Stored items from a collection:
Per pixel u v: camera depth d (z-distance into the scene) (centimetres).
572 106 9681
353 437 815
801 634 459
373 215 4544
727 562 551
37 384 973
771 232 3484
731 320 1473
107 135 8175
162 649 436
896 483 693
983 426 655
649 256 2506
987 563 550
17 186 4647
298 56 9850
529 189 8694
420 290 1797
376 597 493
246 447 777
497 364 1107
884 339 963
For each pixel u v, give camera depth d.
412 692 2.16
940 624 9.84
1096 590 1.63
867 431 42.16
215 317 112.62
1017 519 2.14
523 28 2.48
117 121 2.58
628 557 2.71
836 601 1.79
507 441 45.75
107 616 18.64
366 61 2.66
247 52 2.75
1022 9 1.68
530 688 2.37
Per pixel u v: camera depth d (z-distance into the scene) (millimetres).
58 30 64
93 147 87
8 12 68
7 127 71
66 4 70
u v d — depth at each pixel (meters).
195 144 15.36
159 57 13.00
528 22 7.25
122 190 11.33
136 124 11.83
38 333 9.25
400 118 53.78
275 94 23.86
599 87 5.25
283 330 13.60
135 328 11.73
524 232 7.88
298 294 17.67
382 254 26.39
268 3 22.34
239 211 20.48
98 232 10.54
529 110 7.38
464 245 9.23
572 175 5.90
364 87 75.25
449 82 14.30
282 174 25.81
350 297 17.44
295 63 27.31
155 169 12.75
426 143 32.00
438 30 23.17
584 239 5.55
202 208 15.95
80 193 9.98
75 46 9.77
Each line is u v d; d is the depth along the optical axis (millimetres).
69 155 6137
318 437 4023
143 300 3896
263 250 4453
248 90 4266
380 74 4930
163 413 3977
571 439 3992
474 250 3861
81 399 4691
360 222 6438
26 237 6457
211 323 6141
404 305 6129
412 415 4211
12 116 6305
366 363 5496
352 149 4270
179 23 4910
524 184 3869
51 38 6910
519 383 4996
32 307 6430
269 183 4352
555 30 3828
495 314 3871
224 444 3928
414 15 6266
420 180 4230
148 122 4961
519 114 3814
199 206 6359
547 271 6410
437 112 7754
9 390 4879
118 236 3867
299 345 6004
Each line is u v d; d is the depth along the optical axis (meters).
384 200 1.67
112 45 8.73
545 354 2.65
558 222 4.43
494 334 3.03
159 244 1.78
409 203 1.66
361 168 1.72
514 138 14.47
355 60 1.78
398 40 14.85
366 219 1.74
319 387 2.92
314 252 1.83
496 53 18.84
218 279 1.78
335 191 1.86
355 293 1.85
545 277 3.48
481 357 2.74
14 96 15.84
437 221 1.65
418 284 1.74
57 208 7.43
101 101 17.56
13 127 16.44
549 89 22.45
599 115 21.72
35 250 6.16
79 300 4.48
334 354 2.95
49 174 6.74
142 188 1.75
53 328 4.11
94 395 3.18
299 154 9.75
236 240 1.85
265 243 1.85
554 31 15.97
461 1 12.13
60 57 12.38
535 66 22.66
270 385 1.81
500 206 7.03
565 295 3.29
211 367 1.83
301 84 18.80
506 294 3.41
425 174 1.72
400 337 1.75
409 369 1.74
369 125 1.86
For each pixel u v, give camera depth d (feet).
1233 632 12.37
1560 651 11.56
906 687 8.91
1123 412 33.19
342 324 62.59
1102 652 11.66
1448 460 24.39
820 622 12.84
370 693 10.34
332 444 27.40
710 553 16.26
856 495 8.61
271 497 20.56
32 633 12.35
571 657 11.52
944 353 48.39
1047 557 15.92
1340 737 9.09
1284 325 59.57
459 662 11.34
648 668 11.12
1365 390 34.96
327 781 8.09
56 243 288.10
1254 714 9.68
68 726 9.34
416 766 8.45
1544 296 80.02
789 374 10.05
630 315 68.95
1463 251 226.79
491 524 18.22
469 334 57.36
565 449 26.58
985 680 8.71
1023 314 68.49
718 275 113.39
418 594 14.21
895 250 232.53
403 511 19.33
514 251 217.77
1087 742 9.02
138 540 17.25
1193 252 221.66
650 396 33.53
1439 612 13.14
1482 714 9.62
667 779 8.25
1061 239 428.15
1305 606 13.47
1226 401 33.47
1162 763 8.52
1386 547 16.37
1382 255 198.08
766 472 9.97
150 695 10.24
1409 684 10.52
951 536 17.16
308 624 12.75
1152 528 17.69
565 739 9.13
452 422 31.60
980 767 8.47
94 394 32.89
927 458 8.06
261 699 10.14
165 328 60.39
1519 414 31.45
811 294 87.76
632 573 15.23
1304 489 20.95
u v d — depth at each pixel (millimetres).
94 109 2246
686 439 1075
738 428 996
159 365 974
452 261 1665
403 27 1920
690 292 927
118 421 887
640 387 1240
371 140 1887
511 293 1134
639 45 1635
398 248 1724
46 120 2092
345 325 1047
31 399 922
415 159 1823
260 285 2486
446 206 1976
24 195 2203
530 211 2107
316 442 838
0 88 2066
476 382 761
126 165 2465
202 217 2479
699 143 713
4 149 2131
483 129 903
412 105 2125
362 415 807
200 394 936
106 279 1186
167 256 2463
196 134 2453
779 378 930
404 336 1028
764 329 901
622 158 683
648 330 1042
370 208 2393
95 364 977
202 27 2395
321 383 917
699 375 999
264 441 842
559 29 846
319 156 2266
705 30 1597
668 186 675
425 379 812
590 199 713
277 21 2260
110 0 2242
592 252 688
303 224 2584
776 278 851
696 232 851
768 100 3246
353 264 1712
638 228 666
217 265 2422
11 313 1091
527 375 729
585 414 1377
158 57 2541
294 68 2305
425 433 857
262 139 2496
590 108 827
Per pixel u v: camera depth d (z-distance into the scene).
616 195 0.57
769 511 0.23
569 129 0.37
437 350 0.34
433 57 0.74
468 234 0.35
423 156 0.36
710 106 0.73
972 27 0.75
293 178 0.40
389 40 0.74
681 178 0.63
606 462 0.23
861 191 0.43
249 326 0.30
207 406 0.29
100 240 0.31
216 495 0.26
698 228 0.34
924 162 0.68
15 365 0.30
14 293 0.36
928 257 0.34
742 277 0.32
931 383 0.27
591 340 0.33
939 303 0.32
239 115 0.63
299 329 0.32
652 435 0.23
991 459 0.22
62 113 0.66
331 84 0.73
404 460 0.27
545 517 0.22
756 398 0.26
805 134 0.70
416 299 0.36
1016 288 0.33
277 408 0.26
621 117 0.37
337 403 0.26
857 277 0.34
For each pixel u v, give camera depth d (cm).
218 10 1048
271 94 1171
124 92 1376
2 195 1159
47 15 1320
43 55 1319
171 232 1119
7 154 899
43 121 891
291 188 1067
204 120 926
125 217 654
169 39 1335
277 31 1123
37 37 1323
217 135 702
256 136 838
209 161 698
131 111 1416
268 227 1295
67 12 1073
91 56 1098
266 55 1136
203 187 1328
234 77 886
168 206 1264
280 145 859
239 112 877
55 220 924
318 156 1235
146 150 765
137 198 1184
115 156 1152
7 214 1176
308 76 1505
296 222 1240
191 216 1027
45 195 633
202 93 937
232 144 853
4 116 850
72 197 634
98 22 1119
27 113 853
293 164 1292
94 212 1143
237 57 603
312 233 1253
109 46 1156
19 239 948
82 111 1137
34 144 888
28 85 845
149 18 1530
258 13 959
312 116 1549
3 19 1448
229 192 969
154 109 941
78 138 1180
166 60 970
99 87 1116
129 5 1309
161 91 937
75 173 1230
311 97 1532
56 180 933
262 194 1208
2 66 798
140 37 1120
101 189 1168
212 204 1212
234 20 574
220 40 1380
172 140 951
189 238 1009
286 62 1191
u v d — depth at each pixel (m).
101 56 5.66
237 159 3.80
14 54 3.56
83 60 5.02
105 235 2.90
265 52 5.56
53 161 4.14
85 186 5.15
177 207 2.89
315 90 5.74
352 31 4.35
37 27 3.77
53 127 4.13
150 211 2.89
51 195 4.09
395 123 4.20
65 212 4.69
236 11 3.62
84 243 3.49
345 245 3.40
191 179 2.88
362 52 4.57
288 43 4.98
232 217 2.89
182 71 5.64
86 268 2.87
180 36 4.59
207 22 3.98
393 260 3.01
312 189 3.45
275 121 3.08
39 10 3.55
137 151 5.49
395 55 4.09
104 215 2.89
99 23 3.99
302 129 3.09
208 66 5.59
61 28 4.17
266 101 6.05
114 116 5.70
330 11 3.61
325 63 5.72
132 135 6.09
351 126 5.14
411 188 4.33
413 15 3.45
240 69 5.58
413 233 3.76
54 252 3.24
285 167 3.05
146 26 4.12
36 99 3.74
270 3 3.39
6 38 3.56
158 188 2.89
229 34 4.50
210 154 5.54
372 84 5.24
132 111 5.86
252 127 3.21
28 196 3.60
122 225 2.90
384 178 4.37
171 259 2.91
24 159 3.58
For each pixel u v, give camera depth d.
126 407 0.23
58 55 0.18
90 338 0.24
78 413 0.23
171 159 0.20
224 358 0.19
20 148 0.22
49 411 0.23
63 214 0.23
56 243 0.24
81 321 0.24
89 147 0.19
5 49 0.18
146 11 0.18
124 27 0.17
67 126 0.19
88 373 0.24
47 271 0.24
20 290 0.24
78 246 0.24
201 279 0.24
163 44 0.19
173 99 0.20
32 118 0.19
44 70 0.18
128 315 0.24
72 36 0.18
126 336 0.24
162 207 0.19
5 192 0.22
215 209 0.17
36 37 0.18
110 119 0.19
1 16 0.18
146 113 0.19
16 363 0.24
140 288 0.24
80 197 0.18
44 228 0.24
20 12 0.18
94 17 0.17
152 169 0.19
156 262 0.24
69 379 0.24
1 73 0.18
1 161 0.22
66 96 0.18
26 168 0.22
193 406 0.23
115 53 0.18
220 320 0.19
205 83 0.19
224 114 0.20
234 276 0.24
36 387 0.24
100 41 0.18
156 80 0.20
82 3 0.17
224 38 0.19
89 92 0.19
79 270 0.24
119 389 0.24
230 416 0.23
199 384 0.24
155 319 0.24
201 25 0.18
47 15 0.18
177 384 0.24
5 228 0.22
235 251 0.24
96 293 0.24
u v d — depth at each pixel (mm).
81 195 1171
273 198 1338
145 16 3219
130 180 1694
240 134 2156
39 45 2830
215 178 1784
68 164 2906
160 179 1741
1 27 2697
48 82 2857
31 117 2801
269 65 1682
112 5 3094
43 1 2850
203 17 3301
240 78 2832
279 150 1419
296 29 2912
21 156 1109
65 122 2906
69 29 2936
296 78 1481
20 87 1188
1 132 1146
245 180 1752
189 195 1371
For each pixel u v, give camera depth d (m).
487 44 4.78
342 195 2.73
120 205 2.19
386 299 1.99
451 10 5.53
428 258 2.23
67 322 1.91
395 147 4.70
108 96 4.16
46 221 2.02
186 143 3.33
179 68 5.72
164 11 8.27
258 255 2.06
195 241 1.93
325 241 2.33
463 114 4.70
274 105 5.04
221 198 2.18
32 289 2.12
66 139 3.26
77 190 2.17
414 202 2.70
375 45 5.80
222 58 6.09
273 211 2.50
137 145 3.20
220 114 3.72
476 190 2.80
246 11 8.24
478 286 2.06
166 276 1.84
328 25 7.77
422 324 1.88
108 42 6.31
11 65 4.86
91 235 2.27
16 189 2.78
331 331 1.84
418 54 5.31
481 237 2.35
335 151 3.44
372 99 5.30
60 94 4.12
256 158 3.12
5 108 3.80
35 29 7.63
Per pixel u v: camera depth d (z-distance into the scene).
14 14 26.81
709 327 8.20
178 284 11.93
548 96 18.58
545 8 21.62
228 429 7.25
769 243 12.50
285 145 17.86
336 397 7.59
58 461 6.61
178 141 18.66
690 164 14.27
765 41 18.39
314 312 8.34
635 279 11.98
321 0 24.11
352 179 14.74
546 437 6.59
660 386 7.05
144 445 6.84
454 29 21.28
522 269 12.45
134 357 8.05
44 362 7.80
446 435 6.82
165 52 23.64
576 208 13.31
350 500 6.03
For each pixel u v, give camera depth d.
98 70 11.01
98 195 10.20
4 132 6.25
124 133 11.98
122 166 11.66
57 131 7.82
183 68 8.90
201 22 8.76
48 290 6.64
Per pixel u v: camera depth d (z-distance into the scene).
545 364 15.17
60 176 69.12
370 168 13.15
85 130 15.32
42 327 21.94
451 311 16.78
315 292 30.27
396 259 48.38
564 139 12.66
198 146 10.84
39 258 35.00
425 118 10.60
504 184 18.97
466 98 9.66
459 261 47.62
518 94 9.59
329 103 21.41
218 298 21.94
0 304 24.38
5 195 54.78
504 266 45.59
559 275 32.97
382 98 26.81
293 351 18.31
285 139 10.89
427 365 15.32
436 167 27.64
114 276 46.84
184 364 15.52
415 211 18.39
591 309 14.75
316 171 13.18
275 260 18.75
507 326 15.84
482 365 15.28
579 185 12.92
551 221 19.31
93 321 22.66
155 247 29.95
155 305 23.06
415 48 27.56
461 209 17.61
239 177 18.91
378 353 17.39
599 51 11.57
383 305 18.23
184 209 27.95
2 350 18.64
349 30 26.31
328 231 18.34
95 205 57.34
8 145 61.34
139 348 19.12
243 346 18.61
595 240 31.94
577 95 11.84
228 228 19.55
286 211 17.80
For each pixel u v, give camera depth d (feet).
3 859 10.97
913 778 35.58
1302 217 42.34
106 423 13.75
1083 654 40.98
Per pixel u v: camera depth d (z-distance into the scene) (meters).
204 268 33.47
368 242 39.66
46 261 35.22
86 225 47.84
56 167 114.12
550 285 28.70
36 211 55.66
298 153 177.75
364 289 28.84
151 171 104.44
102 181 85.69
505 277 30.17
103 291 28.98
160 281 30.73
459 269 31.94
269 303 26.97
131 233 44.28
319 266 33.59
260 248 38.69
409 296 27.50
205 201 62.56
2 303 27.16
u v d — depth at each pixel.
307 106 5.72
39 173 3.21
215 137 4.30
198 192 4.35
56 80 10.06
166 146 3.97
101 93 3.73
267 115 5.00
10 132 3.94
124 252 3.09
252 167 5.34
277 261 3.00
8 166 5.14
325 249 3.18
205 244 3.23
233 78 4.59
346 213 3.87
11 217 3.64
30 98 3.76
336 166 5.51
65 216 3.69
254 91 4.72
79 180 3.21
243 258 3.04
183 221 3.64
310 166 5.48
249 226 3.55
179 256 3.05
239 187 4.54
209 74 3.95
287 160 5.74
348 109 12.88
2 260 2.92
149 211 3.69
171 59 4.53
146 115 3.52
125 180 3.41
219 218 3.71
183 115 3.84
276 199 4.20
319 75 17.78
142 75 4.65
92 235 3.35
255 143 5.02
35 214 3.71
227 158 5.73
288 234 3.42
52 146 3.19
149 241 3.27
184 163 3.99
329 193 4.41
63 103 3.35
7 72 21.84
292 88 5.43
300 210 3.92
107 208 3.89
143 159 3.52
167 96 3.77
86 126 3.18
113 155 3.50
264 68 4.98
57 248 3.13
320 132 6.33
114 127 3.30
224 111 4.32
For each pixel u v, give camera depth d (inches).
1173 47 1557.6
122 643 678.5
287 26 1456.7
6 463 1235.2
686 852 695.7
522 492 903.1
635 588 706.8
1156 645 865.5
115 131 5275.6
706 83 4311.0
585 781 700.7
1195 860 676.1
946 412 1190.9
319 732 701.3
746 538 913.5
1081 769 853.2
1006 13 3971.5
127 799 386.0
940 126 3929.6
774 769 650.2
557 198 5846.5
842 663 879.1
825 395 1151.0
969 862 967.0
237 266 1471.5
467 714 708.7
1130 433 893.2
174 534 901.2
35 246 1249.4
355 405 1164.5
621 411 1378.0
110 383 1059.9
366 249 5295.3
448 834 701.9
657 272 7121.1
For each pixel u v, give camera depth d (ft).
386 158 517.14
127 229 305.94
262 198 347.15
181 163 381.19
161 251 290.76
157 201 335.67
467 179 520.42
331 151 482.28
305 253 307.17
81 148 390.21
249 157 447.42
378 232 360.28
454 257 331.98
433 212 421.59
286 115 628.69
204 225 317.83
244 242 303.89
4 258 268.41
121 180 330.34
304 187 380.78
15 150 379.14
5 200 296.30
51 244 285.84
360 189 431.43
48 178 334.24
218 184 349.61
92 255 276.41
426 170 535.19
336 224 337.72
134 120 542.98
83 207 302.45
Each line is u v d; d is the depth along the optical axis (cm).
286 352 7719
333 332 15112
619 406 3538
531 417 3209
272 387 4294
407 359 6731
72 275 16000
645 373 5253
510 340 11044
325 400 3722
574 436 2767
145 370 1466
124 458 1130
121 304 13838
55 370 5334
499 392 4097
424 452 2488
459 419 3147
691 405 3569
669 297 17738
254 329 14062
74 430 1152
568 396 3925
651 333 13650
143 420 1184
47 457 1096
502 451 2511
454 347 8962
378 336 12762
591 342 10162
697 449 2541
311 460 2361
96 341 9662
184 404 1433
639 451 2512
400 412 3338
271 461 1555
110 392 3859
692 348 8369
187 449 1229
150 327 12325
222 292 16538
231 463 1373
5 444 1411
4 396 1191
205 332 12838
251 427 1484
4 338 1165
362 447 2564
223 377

* REQUIREMENT: Set down exactly the lines of the data above, beginning with the line that has "710 553 16.26" and ending with the line that has "776 278 851", and no others.

* TASK ANSWER:
710 553 16.26
856 495 8.61
271 497 20.56
32 633 12.35
571 657 11.52
944 353 48.39
1047 557 15.92
1340 737 9.09
1284 325 59.57
459 662 11.34
648 668 11.12
1365 390 34.96
327 781 8.09
56 243 288.10
1254 714 9.68
68 726 9.34
416 766 8.45
1544 296 80.02
789 374 10.05
630 315 68.95
1463 251 226.79
491 524 18.22
469 334 57.36
565 449 26.58
985 680 8.71
1023 314 68.49
718 275 113.39
418 594 14.21
895 250 232.53
403 511 19.33
514 251 217.77
1087 742 9.02
138 540 17.25
1193 252 221.66
650 396 33.53
1439 612 13.14
1482 714 9.62
667 779 8.25
1061 239 428.15
1305 606 13.47
1226 401 33.47
1162 763 8.52
1386 547 16.37
1382 255 198.08
766 472 9.97
150 695 10.24
1409 684 10.52
951 536 17.16
308 624 12.75
1152 528 17.69
565 739 9.13
452 422 31.60
980 767 8.47
94 394 32.89
927 458 8.06
261 699 10.14
165 328 60.39
1519 414 31.45
811 294 87.76
632 573 15.23
1304 489 20.95
u v d — depth at each pixel (millimetres).
94 109 2246
686 439 1075
738 428 996
159 365 974
452 261 1665
403 27 1920
690 292 927
118 421 887
640 387 1240
371 140 1887
511 293 1134
639 45 1635
398 248 1724
46 120 2092
345 325 1047
31 399 922
415 159 1823
260 285 2486
446 206 1976
24 195 2203
530 211 2107
316 442 838
0 88 2066
476 382 761
126 165 2465
202 217 2479
699 143 713
4 149 2131
483 129 903
412 105 2125
362 415 807
200 394 936
106 279 1186
167 256 2463
196 134 2453
779 378 930
404 336 1028
764 329 901
622 158 683
648 330 1042
370 208 2393
95 364 977
202 27 2395
321 383 917
699 375 999
264 441 842
559 29 846
319 156 2266
705 30 1597
668 186 675
425 379 812
590 199 713
277 21 2260
110 0 2242
592 252 688
303 224 2584
776 278 851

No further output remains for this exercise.